What are grant reviewers looking for when they review their stack of submissions? How can you increase your chances of impressing them?
Review Process
A reviewer will usually have 10-20 grant submissions to review in detail and defend to the rest of the review panel. They are expected to go into each application in detail, checking references, budget details and rating the strength of the application against the other submissions they have been asked to defend. To increase your chances of being successful, you need to think like a reviewer.
For starters, your application has a better chance at being successful if it is easy to read and follows the required format. Make a good impression by submitting a clear, well-written, properly organised application.
Reviewers will be looking for the following:
- Significance. Does the project address an important problem in the field? If the aims of the project are achieved, how will scientific knowledge, technical capability, and/or clinical practice be improved? If successful, does it have the potential to make a real difference to the knowledge in this field?

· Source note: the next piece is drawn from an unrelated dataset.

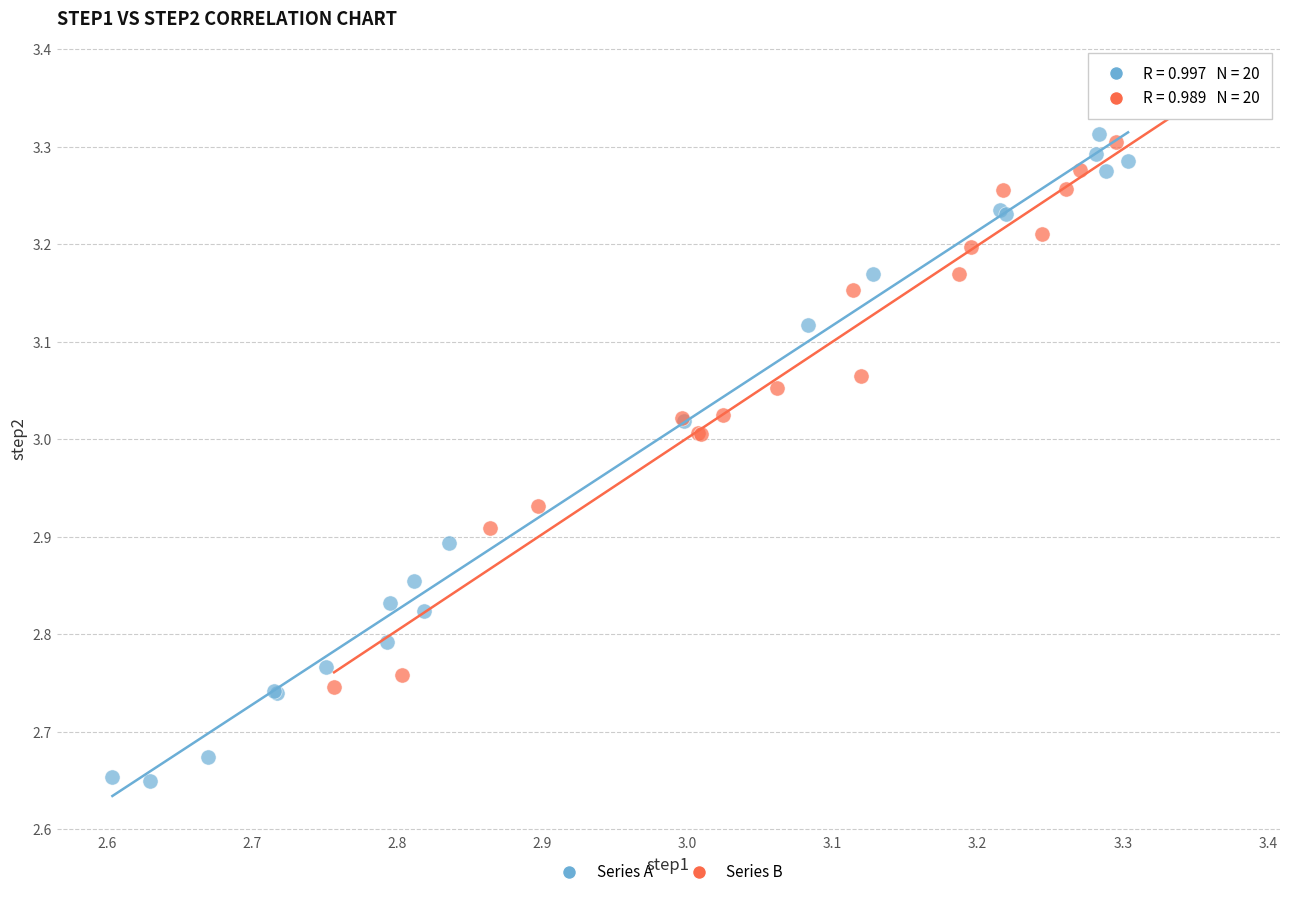

Which series reaches the minimum Y coordinate?

Series A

- Investigators. Are the researchers well suited to the project? Do they have appropriate experience and training? Have they demonstrated an ongoing record of accomplishments that have advanced their fields?

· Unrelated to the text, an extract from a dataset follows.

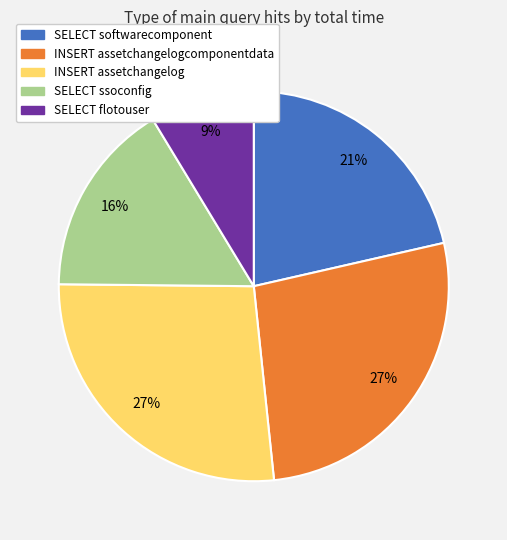

To the nearest percent, what is the difference between the largest and smallest slice percentages?

18%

- Innovation. Does the application challenge and seek to shift current research or clinical practice? Does it involve new concepts, approaches or methodologies, instrumentation, or interventions?

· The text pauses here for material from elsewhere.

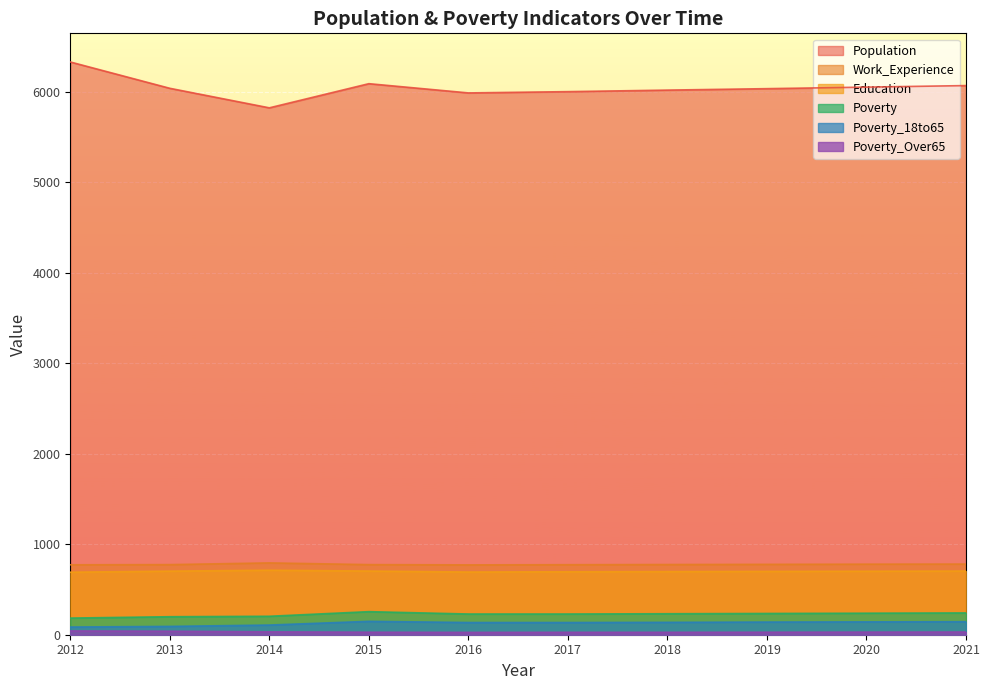

True or false: Poverty_Over65 and Work_Experience intersect in this chart.

False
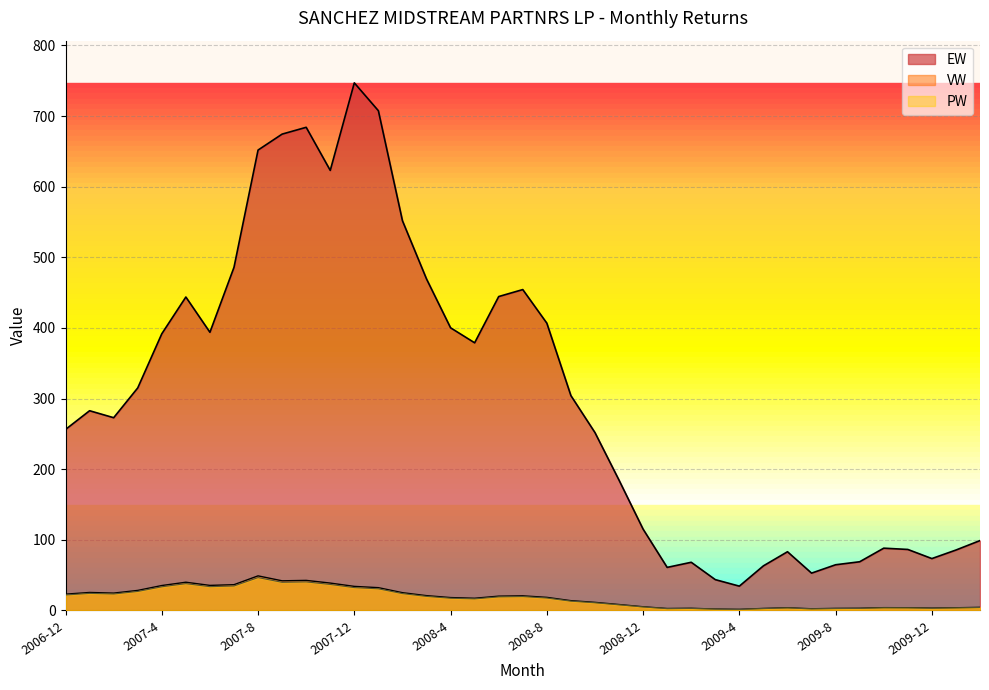

Rank the categories by EW value from highest to lowest.

2007-12, 2008-1, 2007-10, 2007-9, 2007-8, 2007-11, 2008-2, 2007-7, 2008-3, 2008-7, 2008-6, 2007-5, 2008-8, 2008-4, 2007-6, 2007-4, 2008-5, 2007-3, 2008-9, 2007-1, 2007-2, 2006-12, 2008-10, 2008-11, 2008-12, 2010-2, 2009-10, 2009-11, 2010-1, 2009-6, 2009-12, 2009-9, 2009-2, 2009-8, 2009-5, 2009-1, 2009-7, 2009-3, 2009-4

- Approach. Are the overall strategy, methodology, and analyses well-reasoned and appropriate to accomplish the specific aims of the project? Are potential problems and benchmarks for success presented? How will particularly risky aspects be managed?
- Environment. Will the environment in which the work will be done contribute to the probability of success? Are the institutional support, equipment and other physical resources available to the investigators adequate for the project proposed?
- Feasibility. Is the project likely to be successful? Are the aims realistic? Have the investigators allowed for sufficient resources and time to see the project through to completion?